A comprehensive validation approach for recombinant mouse CCL28 should include:

• Purity assessment: SDS-PAGE with silver staining to confirm >97% purity as specified by manufacturers

• Endotoxin testing: LAL assay to verify endotoxin levels below 1.0 EU/μg or 0.01 EU/μg (depending on manufacturer specifications)

• Mass spectrometry: To confirm protein identity and detect potential contaminants or degradation products

• N-terminal sequencing: Verification that the protein begins with the expected Ile23 residue

• Functional validation: Chemotaxis assay using CCR10-transfected BaF/3 cells with expected ED₅₀ of 0.3-1 μg/ml

• Calcium mobilization assay: Complementary functional test measuring intracellular calcium flux in receptor-expressing cells

• Binding assays: Surface plasmon resonance or similar techniques to determine binding kinetics to purified CCR10 or CCR3

This multi-faceted approach ensures that only high-quality, biologically active CCL28 preparations are used in experiments, supporting reproducible and reliable research outcomes.

How can researchers standardize CCL28-based experiments across different laboratory settings?

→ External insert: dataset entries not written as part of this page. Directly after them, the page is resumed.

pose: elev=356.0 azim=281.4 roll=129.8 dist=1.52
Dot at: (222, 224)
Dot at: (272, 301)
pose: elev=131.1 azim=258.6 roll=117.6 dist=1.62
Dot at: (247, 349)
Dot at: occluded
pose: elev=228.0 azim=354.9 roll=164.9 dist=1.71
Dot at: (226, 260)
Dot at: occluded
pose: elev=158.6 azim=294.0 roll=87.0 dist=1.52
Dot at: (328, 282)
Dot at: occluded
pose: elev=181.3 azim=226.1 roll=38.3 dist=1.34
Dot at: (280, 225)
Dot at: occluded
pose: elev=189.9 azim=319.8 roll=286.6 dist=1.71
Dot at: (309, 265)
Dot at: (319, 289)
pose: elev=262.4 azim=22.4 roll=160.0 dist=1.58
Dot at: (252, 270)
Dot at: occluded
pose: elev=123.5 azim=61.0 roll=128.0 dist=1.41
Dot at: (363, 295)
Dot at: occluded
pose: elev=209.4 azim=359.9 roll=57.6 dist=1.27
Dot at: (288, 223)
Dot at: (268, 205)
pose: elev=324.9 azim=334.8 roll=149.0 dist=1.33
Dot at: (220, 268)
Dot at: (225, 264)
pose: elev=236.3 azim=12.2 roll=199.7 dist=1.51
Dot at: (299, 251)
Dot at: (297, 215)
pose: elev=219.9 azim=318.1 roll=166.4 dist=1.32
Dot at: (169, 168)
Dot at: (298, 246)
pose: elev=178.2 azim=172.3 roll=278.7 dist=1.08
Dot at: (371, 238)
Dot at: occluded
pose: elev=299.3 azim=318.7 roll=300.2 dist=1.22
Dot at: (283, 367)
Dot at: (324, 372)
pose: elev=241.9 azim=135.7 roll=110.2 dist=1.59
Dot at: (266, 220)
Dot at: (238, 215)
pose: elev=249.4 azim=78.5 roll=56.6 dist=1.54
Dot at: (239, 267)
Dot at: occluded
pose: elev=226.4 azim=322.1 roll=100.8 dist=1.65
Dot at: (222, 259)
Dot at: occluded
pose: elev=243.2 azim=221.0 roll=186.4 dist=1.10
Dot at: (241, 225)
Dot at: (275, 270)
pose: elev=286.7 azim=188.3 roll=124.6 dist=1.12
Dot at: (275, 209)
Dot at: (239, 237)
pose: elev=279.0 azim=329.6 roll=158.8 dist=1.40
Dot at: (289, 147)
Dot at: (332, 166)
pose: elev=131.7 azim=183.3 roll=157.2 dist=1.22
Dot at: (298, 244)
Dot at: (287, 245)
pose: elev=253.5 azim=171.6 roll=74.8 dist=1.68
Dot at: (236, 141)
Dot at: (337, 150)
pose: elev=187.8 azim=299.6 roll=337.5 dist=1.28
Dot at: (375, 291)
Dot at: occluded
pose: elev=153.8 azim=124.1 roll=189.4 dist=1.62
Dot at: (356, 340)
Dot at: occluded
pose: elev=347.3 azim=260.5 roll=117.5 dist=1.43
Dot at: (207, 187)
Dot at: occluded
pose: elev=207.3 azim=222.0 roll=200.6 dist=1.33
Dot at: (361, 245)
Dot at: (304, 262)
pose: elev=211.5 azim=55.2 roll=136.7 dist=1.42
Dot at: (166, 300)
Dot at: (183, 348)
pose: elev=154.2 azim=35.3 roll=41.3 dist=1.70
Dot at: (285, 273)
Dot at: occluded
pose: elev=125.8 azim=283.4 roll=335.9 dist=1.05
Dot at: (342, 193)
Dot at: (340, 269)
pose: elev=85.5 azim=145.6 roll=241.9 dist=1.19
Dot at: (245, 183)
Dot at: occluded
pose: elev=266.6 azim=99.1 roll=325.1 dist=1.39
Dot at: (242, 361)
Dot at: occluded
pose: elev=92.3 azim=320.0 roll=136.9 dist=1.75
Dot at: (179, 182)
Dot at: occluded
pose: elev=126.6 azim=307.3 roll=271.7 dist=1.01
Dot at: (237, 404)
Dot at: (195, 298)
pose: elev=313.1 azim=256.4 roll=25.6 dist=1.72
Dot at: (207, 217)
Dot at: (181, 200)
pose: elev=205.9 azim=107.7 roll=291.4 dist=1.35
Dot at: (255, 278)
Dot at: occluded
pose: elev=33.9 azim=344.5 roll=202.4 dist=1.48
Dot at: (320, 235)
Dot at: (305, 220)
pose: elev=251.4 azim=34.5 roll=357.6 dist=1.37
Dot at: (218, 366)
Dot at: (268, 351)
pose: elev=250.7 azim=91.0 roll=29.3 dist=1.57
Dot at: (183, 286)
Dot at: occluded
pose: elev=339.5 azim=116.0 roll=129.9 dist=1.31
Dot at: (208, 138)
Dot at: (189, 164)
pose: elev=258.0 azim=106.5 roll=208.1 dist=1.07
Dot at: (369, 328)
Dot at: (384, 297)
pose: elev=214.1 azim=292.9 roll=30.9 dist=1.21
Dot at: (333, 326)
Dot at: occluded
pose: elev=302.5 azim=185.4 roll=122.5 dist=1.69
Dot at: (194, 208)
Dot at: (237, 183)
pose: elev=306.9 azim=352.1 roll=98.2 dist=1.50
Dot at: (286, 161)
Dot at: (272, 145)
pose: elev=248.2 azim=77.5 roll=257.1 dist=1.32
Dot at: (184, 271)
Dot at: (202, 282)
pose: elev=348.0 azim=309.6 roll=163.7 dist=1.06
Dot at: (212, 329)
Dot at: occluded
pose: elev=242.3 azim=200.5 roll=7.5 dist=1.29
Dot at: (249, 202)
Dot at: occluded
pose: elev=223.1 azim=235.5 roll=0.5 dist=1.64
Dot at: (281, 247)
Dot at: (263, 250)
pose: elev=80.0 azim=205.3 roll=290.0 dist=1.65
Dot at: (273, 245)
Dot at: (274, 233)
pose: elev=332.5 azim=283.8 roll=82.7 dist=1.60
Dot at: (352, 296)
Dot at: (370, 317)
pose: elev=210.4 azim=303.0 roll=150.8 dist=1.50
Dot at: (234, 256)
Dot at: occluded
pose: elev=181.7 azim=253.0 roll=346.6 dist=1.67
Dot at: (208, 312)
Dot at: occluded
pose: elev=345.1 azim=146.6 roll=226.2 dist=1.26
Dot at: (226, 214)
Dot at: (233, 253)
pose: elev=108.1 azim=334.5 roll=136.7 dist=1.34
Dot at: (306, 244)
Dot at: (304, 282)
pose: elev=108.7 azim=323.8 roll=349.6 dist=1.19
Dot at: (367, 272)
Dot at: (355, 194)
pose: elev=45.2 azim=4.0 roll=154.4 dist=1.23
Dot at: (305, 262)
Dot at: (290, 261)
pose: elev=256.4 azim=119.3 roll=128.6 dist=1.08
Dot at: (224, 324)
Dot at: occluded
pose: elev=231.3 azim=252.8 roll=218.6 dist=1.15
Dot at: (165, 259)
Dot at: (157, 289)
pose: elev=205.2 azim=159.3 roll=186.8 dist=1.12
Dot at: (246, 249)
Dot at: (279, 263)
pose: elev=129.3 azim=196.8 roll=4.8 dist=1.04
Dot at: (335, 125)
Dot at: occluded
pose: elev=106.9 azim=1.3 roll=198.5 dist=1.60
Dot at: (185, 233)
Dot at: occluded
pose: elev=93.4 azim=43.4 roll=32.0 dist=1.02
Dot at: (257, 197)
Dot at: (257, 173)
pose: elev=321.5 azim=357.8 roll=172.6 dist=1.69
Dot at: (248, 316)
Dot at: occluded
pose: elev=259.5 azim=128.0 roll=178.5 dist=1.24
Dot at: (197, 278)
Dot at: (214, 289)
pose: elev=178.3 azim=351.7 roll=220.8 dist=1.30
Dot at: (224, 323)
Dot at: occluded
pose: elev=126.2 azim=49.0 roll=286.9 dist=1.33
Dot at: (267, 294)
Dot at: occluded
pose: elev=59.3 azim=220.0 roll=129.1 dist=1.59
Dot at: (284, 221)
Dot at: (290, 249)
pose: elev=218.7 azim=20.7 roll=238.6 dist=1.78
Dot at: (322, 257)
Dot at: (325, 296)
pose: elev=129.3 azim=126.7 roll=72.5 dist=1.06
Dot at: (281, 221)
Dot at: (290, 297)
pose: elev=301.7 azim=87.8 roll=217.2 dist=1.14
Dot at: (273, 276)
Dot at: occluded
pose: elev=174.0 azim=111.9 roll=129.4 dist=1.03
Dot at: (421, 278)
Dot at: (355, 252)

To enhance reproducibility of CCL28-related research across different laboratories, consider these standardization approaches:

• Detailed methodology reporting: Include comprehensive information on CCL28 source, lot number, reconstitution method, and storage conditions in publications

• Standard activity units: Express CCL28 concentrations in both mass units (μg/ml) and biological activity units based on standardized chemotaxis assays

• Reference standards: Establish and share well-characterized CCL28 reference preparations between laboratories

• Validated cell lines: Use authenticated CCR10/CCR3-expressing cell lines with verified receptor expression levels

• Standardized protocols: Develop and share detailed protocols for common CCL28-related assays, including all critical parameters:

  • Buffer compositions

  • Incubation times and temperatures

  • Cell densities and passage numbers

  • Analytical methods and quantification approaches

• Positive controls: Include established positive controls (e.g., other well-characterized chemokines) in experimental designs

• Interlaboratory validation: Periodically perform cross-laboratory testing of the same CCL28 preparations to identify and address sources of variability

Implementing these standardization practices will enhance data comparability across different research groups and accelerate collective understanding of CCL28 biology and its therapeutic potential.